Judith Adams

Guardian Blog: April 2008

April 2008

(see Lady Purple project)

“with the technology at their fingertips, answers and images can be conjured by theatre makers immediately during the rehearsal or devising process, sound can be fed directly into the ears of the audiences in pieces such as Small Metal Objects or Judith Adams’ Ghost or Clickwind.

“…But we’ve come a very long way from the first faltering steps taken by ambitious young companies such as Fecund 15 or so years ago, to the point when earlier this year Leo Warner and Mark Grimmer of Fifty Nine Productions – who have contributed brilliant work to Katie Mitchell’s Waves and Attempts on her Life and the projection design for Warhorse – were made the National Theatre’s youngest ever associates. In July some of the multimedia techniques explored in Waves will be further developed by Fifty Nine for Mitchell’s latest piece …some trace of her, inspired by Dostoevsky’s The Idiot.

“From what I’ve seen of it so far, Fifty-Nine’s contributions to the productions on which they collaborate, whether it is in Black Watch or the adaptation of the cartoon Alex, are integral to the production and always in service of it. But I keep seeing productions in which it appears as if playing with the technologies is the prime interest of the theatre-makers, rather than the show itself.”

Blog Entries

Timis
Comment No. 1059660
April 20 10:37

(aka Judith Adams of Clickwind and Ghost – and currently exploring a rehearsal/performance score with Fifty-Nine Productions to show/tell the story of Angela Carter’s Lady Purple)

It feels to me as though it isn’t so much technology itself to blame for its disjointed relationship to many productions, as the minds of those producers and directors who compartmentalise – the better to control – all elements of live performance creation and staging.

Too often, new media artists are called in like decorators to slap paper over the walls of a house already designed and built (all too often from pre-fabricatied, and so moribund, blueprints). As usual, theatre has been grindingly slow to embrace change.

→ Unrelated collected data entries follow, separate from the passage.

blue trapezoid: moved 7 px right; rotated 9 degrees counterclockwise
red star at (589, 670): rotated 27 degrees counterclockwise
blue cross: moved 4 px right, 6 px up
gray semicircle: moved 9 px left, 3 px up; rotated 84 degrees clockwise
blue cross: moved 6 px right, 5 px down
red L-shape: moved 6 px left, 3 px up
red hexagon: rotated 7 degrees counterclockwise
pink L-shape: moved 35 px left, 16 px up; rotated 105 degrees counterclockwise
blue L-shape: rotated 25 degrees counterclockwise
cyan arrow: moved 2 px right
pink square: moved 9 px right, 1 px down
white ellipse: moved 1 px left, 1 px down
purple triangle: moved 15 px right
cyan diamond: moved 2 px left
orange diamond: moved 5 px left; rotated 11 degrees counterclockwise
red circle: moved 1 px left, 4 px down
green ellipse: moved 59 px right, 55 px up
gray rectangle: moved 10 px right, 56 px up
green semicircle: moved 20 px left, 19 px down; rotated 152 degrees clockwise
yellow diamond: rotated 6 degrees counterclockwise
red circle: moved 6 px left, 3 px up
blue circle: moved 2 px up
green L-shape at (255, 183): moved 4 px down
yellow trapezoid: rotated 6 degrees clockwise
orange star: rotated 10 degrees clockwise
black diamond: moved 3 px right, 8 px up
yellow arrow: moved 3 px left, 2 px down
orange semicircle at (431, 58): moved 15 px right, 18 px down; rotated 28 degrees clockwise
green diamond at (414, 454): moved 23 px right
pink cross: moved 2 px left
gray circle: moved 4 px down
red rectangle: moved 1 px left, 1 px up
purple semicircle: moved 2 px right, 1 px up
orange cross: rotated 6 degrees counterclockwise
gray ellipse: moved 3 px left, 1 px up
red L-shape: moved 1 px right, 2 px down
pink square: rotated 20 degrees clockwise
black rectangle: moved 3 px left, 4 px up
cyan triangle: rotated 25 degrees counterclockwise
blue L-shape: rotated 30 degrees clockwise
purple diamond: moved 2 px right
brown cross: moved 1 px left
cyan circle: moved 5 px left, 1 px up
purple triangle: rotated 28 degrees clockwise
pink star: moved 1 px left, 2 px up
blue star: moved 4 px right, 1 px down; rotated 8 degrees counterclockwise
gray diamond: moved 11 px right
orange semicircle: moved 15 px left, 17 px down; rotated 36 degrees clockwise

Other art forms have already bent, beaten, twisted, encouraged and challenged new media to grow organically, empathetically and creatively.

Theatre alone does not seem to see the thrill and beauty of incorporating all elements in the plans for construction from the outset: space, text, visuals, technology (“For the Art Itself is Nature”), sound – even audience, ideally. Rehearsals instead take place behind sacred closed doors, letting the next influence in under strict, staged rules of guarded defensiveness.

Mitchell’s decision to virtually co-direct and re-think as well as rehearse Waves WITH the possibilities of new media, in the light of Fifty-Nine’s (Leo Warner’s) video daring and vision, was what earned it the accolade of seeming “like a new art form”. Likewise groundbreaking is most of what the National is doing at the moment, brilliantly, under Tom Morris and Nick Hytner: engaging all its artists at once in the mix of finding a voice for each project. Strangely, it’s the old avant guard who now who seem to be most self-protective about directorial control and unchanging styles of production.

You only get to new art forms by letting go and stepping off cliffs.

(Fifty-Nine, however, are also able to perform video sleights of hand so magical that no one sees it’s video – as frustrating sometimes for them as doubtless is the telling fact that there are no prestigious awards yet for video design in the theatre world).

Interestingly, the Arts Council seems currently quite interested in cliff-leaping and moving away from the conventional making of shows to the old bums on seats marching tune of R&D, Making, Showing. They have currently funded myself, 59, dancers and puppeteers to try and uncover a language/text/score for Lady Purple – where there’s no dialogue.

A fabulous step into space for a playwright.

All together now……..let’s evolve.


PilotTheatre
Comment No. 1059721
April 20 12:23

excllent points Timis. Our ‘Looking for JJ’ show that Lyn mentioned was built online and in fact the design team from the off included av/lx/sound and 3D scenographer from the start of the project who could work together to produce the best positions and design for the images/text/lights/ to work cohesively right from the initial meeting. The bolting on of a video projection is not enough. The whole design and creative process needs to work together.


Timis
Comment No. 1059780
April 20 14:11

re “we don’t burn lime in a box downstage centre anymore”

– I have to admit, guiltily, that I quite fancy this end of the spectrum too, having always longed to end a show with fireworks and burning down the house – both of which happen in the Angela Carter story we’re working on.

A one-performance only conflagration: so easy to market – so hard to sell to funders.